Dataset records
--- --- ---

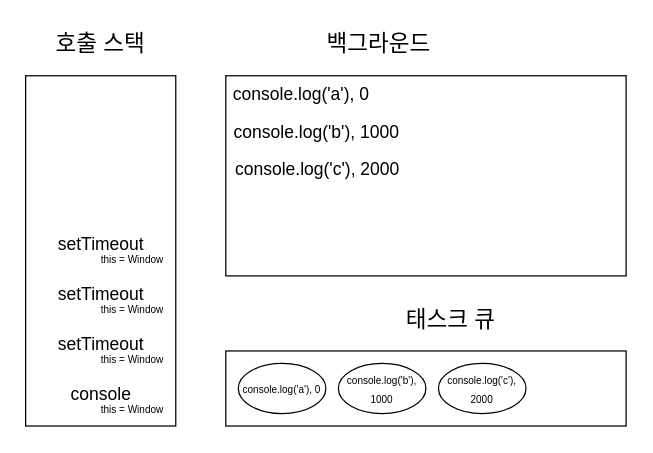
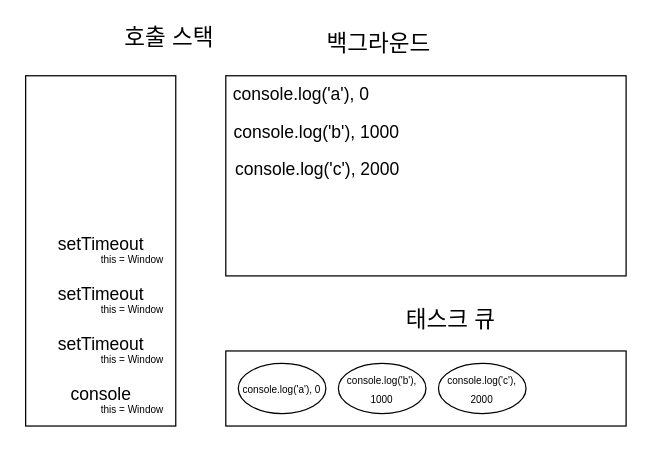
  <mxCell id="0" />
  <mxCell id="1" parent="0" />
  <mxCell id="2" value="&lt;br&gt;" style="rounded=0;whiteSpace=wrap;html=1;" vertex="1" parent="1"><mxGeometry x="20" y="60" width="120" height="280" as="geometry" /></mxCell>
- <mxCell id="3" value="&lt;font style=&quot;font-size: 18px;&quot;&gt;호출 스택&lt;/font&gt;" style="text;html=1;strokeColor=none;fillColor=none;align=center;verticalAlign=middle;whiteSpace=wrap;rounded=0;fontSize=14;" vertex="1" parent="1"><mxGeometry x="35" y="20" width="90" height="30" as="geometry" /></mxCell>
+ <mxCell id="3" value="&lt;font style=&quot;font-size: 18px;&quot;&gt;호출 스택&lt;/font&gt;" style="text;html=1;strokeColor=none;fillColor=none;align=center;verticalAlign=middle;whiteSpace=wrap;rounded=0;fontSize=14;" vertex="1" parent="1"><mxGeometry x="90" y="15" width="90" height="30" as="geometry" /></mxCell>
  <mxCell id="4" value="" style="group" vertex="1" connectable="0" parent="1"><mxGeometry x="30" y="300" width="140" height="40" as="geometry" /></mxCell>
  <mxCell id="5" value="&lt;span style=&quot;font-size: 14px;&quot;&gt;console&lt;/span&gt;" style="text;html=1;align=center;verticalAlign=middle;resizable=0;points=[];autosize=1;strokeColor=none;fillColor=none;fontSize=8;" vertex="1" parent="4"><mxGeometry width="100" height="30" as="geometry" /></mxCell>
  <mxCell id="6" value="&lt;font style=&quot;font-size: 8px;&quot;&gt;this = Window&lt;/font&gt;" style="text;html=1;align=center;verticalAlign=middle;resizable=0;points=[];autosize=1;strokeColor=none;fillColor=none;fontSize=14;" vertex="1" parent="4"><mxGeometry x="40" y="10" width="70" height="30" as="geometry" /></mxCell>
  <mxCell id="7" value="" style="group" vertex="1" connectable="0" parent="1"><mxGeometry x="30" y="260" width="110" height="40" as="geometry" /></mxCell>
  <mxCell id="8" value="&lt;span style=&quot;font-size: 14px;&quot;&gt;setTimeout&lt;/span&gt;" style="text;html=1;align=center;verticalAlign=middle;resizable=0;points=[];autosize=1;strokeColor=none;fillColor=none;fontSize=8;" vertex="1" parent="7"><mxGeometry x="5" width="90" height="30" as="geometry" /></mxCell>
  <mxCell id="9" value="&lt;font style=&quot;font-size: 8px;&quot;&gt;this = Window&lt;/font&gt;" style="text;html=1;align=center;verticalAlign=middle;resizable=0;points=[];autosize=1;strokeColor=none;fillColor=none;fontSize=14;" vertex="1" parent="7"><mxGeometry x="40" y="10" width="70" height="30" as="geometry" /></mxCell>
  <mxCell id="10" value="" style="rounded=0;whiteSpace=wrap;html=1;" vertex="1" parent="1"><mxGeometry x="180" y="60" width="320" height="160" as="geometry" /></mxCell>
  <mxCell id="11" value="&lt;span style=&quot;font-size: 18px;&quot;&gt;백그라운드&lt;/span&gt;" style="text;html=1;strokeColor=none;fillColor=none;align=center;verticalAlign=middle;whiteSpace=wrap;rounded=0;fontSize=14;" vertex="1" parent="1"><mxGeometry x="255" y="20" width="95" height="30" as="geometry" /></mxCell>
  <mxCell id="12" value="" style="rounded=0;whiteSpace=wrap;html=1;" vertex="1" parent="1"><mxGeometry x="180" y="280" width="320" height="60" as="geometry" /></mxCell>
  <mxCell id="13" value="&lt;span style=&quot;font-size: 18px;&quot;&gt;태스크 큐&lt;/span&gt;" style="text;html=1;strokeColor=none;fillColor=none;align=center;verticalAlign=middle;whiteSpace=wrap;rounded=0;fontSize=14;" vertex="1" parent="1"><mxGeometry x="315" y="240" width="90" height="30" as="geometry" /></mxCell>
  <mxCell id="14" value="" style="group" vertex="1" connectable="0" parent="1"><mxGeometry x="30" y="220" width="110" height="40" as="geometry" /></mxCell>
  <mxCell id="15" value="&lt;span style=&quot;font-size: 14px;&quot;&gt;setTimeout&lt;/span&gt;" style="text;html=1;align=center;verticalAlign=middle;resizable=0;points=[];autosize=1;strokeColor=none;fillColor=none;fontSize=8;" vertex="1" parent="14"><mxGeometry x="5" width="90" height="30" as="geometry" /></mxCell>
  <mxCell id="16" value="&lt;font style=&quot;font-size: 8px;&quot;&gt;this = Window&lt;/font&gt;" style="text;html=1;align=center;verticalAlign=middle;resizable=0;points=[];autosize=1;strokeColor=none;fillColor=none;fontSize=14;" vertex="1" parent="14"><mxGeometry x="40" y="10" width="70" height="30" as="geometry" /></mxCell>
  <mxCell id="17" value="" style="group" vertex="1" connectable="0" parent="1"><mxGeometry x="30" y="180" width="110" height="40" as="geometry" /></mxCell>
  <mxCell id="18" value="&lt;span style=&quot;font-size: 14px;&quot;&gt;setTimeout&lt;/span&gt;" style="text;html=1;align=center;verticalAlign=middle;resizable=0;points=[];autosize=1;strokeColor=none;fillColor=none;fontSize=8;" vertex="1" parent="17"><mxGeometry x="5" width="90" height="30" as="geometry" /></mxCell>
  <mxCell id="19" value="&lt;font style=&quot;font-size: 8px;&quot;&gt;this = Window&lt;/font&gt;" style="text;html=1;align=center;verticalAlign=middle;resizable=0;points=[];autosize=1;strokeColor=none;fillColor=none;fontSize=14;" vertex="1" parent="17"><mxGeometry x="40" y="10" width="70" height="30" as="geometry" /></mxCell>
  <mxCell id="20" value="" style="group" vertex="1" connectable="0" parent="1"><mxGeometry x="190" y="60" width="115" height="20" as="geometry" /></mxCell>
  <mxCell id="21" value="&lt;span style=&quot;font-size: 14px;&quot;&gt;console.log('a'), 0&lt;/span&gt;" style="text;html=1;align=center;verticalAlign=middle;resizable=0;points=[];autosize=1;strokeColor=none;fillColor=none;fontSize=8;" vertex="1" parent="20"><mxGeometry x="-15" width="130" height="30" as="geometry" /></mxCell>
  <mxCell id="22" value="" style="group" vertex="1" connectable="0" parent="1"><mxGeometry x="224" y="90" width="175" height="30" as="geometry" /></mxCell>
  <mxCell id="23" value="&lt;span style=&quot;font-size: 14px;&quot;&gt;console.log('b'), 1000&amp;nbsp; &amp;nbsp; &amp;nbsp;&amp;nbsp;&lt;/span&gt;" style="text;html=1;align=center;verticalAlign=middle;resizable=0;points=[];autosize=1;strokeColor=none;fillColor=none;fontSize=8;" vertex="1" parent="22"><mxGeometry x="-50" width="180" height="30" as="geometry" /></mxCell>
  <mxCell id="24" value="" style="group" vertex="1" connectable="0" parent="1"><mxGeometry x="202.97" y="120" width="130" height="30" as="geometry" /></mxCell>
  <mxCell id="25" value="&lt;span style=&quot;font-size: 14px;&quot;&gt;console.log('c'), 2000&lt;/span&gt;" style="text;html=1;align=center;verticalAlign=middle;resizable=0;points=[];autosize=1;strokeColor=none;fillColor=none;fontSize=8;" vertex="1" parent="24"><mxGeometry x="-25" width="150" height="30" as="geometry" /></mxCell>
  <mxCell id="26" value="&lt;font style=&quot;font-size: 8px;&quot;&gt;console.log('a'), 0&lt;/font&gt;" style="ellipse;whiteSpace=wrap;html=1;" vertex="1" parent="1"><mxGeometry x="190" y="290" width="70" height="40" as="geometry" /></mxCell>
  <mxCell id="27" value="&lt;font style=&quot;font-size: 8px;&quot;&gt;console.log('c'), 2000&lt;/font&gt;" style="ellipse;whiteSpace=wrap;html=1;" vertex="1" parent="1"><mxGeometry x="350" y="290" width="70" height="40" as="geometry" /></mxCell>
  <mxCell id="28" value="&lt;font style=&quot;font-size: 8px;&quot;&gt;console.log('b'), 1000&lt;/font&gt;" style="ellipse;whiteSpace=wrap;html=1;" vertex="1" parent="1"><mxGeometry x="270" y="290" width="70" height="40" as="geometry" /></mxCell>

--- --- ---

--- WHAT TO DO ---
Count the lines in the entries above that contain the string "백그라운드", with case counting, and reply with only that number.

--- FULL SOLUTION ---
1